President Bush has staked out a hardline position on Iraq that is out of step with even his top military advisers and leaves the United States few options, Delaware Sen. Joe Biden said in Iowa Tuesday.

“With him digging himself in (Monday), he went even beyond what I’m confident his military advisers are saying, that under no circumstances are we going to leave,” Biden said.

Biden’s comments came as he opened his latest swing through Iowa in Cedar Rapids, where he campaigned for congressional candidate Dave Loebsack.

Biden said he had traveled to war torn Iraq this summer. During the trip, he said, he spoke with a string of key military leaders, a trip that has helped lead him to a different view of the conflict.

“We’ve talked to every other commander and they are saying ‘Look we’re becoming part of the problem,'” Biden said. “They said we should be drawing down our troop numbers by September.”

Biden argued that Bush’s stance is so rigid it will be difficult for him to change — and that it will lock the United States into a deadly war for the foreseeable future.

“He doesn’t have much of a theory but he’s got a lot of opinions and he holds to them very firmly,” Biden said.

Biden has made it clear he is seeking the Democratic presidential nomination in 2008. To boost that effort, and make up ground on other aspirants who have already laid ground work, Biden has planned to spend much of August in Iowa, where precinct caucuses are expected to launch the presidential nominating season.

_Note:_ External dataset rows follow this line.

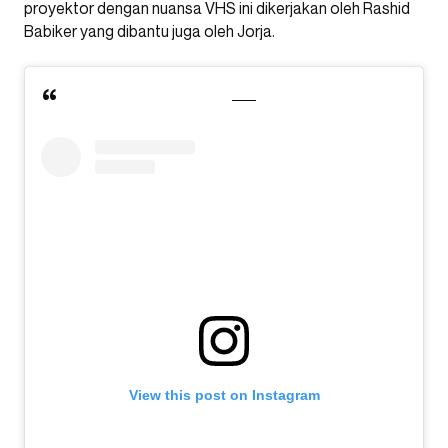
proyektor dengan nuansa VHS ini dikerjakan oleh Rashid
Babiker yang dibantu juga oleh Jorja.
View this post on Instagram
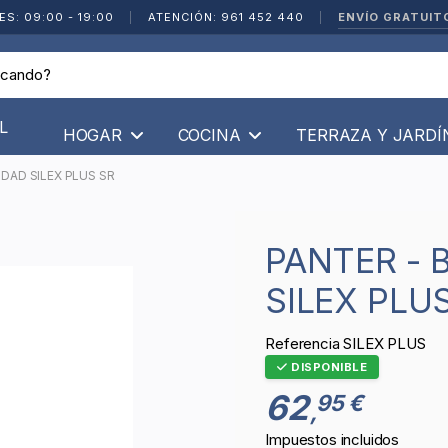
ENVÍO GRATUIT
ES: 09:00 - 19:00
|
ATENCIÓN: 961 452 440
|
L
HOGAR
COCINA
TERRAZA Y JARD
DAD SILEX PLUS SR
PANTER - BOTA DE SEGURIDAD
SILEX PLU
Referencia
SILEX PLUS
DISPONIBLE
62
95 €
,
Impuestos incluidos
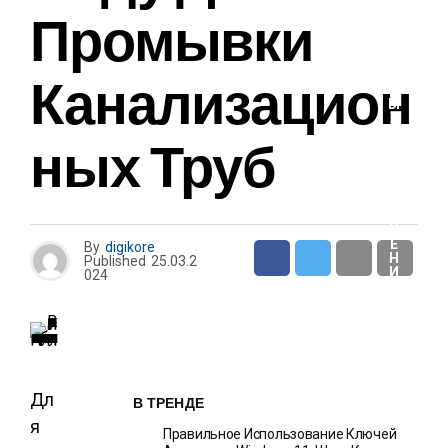
И
Промывки
О
Канализацион
Т
Д
Ы
Х
И
Ных Труб
Р
А
З
В
Л
Е
Ч
Е
By
digikore
Н
Published
25.03.2
И
024
Я
Дл
В ТРЕНДЕ
я
Правильное Использование Ключей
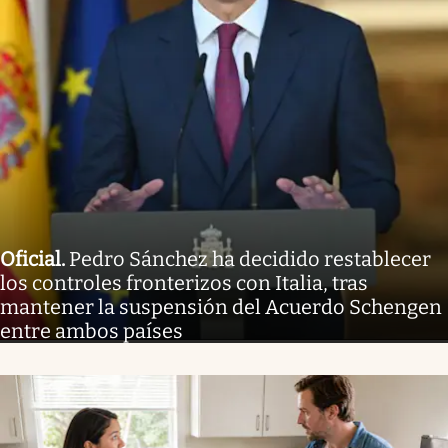
Oficial
.
Pedro Sánchez ha decidido restablecer
los controles fronterizos con Italia, tras
mantener la suspensión del Acuerdo Schengen
entre ambos países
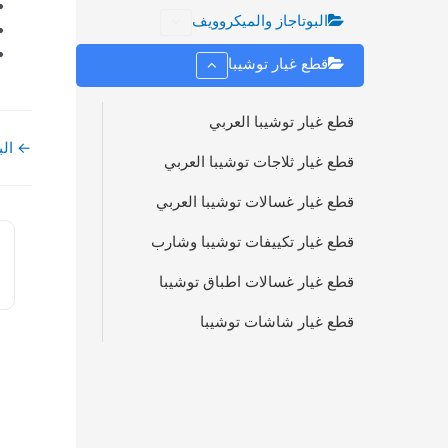
البوتاجاز والميكروويف
قطع غيار توشيبا
قطع غيار توشيبا العربي
← الب
قطع غيار ثلاجات توشيبا العربي
قطع غيار غسالات توشيبا العربي
قطع غيار تكييفات توشيبا وشارب
قطع غيار غسالات اطباق توشيبا
قطع غيار شاشات توشيبا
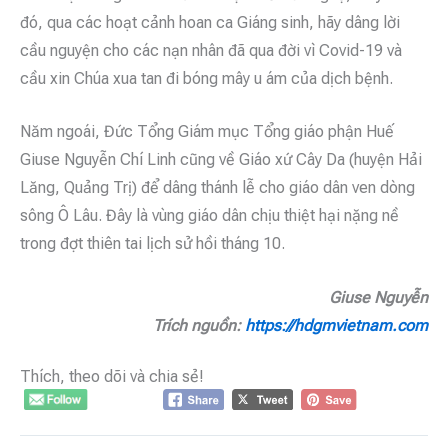
đó, qua các hoạt cảnh hoan ca Giáng sinh, hãy dâng lời
cầu nguyện cho các nạn nhân đã qua đời vì Covid-19 và
cầu xin Chúa xua tan đi bóng mây u ám của dịch bệnh.
Năm ngoái, Đức Tổng Giám mục Tổng giáo phận Huế
Giuse Nguyễn Chí Linh cũng về Giáo xứ Cây Da (huyện Hải
Lăng, Quảng Trị) để dâng thánh lễ cho giáo dân ven dòng
sông Ô Lâu. Đây là vùng giáo dân chịu thiệt hại nặng nề
trong đợt thiên tai lịch sử hồi tháng 10.
Giuse Nguyễn
Trích nguồn:
https://hdgmvietnam.com
Thích, theo dõi và chia sẻ!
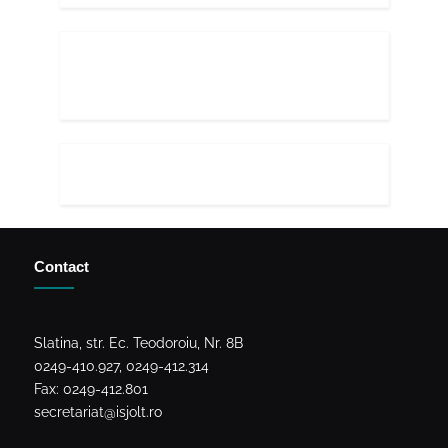
Contact
Slatina, str. Ec. Teodoroiu, Nr. 8B
0249-410.927, 0249-412.314
Fax: 0249-412.801
secretariat@isjolt.ro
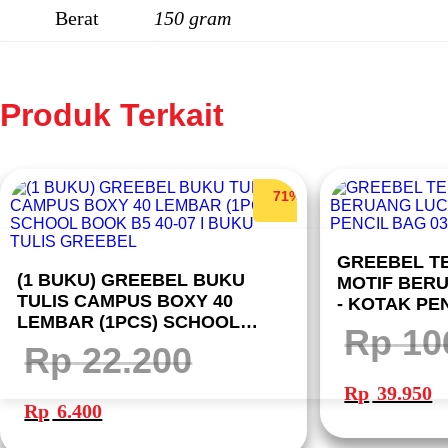
Berat
150 gram
Produk Terkait
71%
GREEBEL T
(1 BUKU) GREEBEL BUKU
MOTIF BERU
TULIS CAMPUS BOXY 40
- KOTAK PEN
LEMBAR (1PCS) SCHOOL
Rp
10
BOOK B5 40-07 I BUKU TULIS
Rp
22.200
GREEBEL
Harga
Ha
aslinya
sa
Harga
Harga
Rp
39.950
adalah:
ini
aslinya
saat
Rp 106.500.
ad
Rp
6.400
adalah:
ini
Rp
Rp 22.200.
adalah:
Rp 6.400.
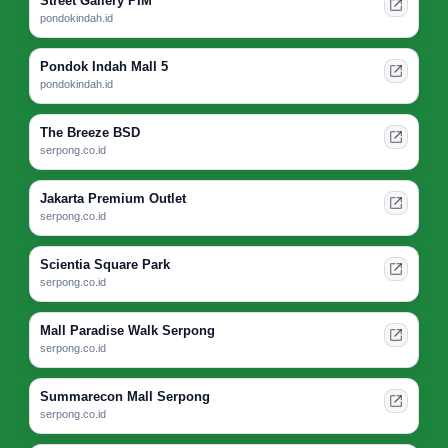
Street Gallery PIM
pondokindah.id
Pondok Indah Mall 5
pondokindah.id
The Breeze BSD
serpong.co.id
Jakarta Premium Outlet
serpong.co.id
Scientia Square Park
serpong.co.id
Mall Paradise Walk Serpong
serpong.co.id
Summarecon Mall Serpong
serpong.co.id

Biden said he was spending much of his time campaigning for Democratic congressional candidates because it was critical Democrats took back at least one chamber of Congress.

“The message is the importance of electing a Democratic Congress, because this guy (Bush) has got two more years and can really screw things up,” Biden said. “It’s gigantic.”

Tuesday’s event benefited Loebsack, a Cornell College professor and longtime Democratic activist, who is running against incumbent Republican Rep. Jim Leach in Iowa’s 2nd Congressional District.

Loebsack, who is an underdog in his race, has been the beneficiary of visits from several Democratic presidential hopefuls, including Biden, Wisconsin Sen. Russ Feingold (news, bio, voting record), Indiana Sen. Evan Bayh (news, bio, voting record), and former North Carolina Sen. John Edwards.

Their support is priceless, Loebsack said.

“It rallies the base, they love to come to events like this,” he said.